Cuando los amigos me preguntaban en qué estaba trabajando esos días, decía: "Oh, en varias cosas". Y hablaba inmediatamente de los niños. Otra cena congelada, otro intercambio de peleas entre un hombre y una mujer, cuya vida en común había parecido siempre amistosa, me parecía una perspectiva insoportable. Al principio, aun antes de que alguien preguntara, muchas veces yo misma abordaba el asunto. Si la pareja conocía lo que era el movimiento de liberación de las mujeres, empezaba inmediatamente una discusión; él, como herido, murmuraba entre dientes: "Pero, cariño, que quieres decir con que piensas adherirte... ¿No te sientes libre?"; ella respondía con suave obstinación, "Sí, sí, pero me siento en la obligación de asumir un compromiso existencial". Si no habían oído hablar de la liberación de las mujeres, yo explicaba, y se entablaba una discusión. Algunas veces era él quien preguntaba si no había planteamientos válidos en juego, mientras ella, temiendo el ataque a su papel de madre, mujer y guardiana del hogar, se sublevaba perpleja y enojada contra ideas extrañas, que le sugerían el haber empleado toda su vida en trivialidades.

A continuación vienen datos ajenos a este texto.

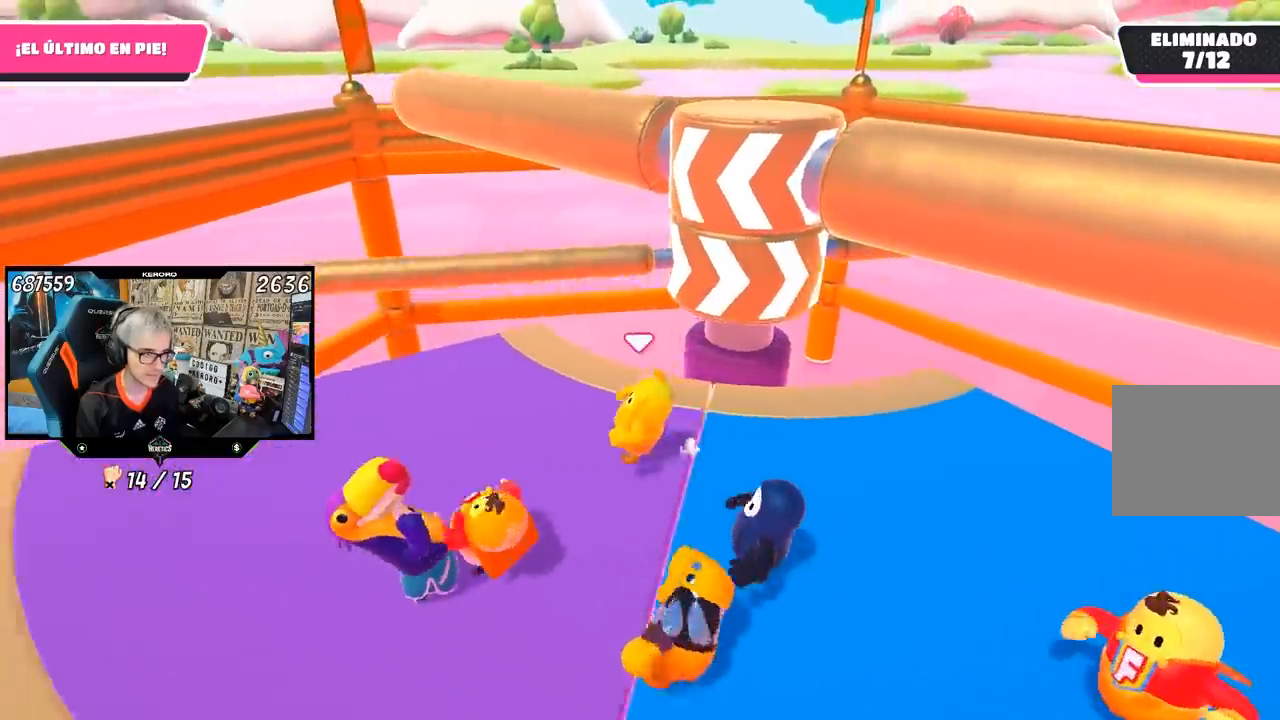
{"buttons": [], "left_stick": "up-left", "right_stick": "center", "events": [[117, "left_stick", "left"], [150, "right_stick", "center"], [283, "right_stick", "left"], [450, "right_stick", "center"], [483, "left_stick", "up-left"]]}
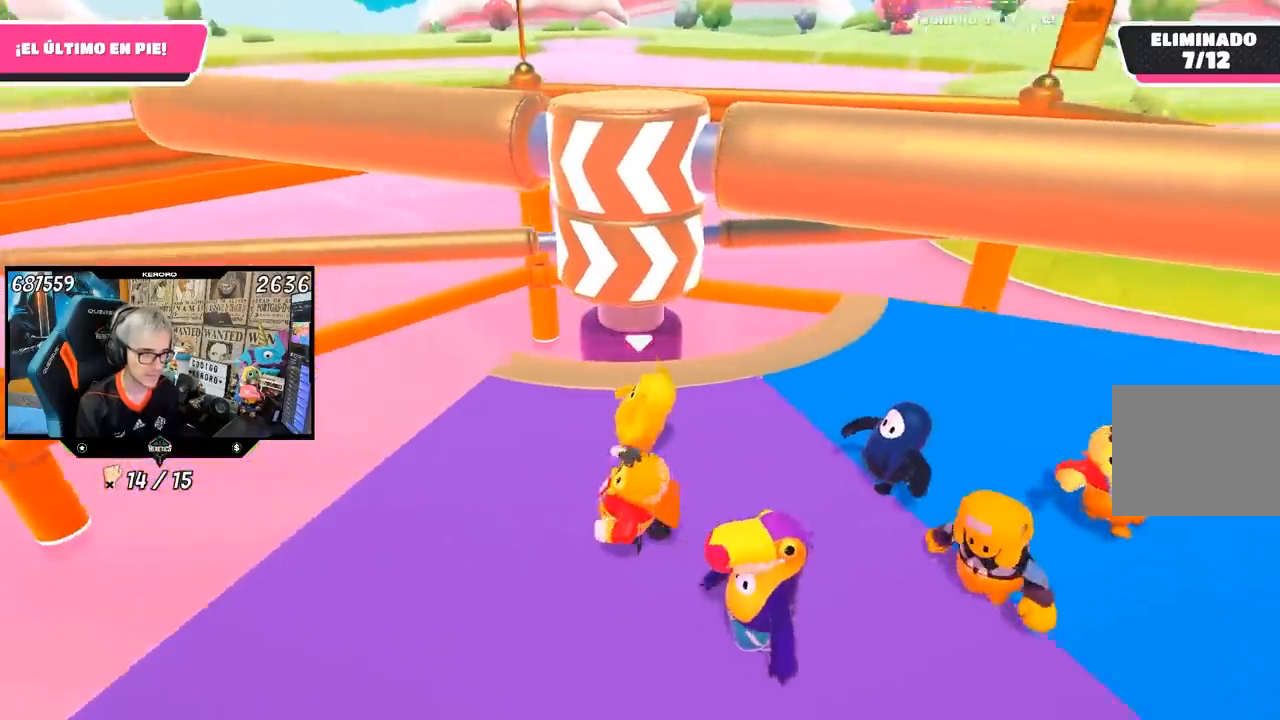
{"buttons": [], "left_stick": "center", "right_stick": "center", "events": [[117, "left_stick", "center"], [250, "left_stick", "up-right"], [483, "left_stick", "center"]]}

Así descubrí casi de inmediato, hasta qué punto este asunto provoca reacciones. Nadie se halla inmune. Las sufragistas eran esas damas ridículas de los raquíticos noticiarios que se ataban a los postes del alumbrado para obtener el voto. La Nueva Feminista norteamericana es la hija del vecino, estudiante universitaria que anuncia friamente que no piensa casarse. Es Judy Stein, de 16 años, fundadora del Womens’s Lib en la Escuela Superior de Música y Arte de Nueva York, que suele pagar su consumición cuando sale con un chico. ("Si no, es como si el muchacho te alquilara por una noche") Es también Ti-Grace Atkinson, que dejó ya hace tiempo la etapa de la denuncia del matrimonio, y que escribe ahora sobre la necesidad de renunciar al sexo y al amor, dado que, desde su punto de vista, estos son los medios fundamentales con los que los hombres esclavizan a las mujeres. Finalmente, las Nuevas Feministas son miles de mujeres con amantes, maridos e hijos -o con la esperanza de llegar a poseer algún elemento de esas tres categorías- que hablan de modificaciones en las actitudes y hábitos sociales que permitan a todas las mujeres actuar con igualdad, aunque como personas diferenciadas de los hombres.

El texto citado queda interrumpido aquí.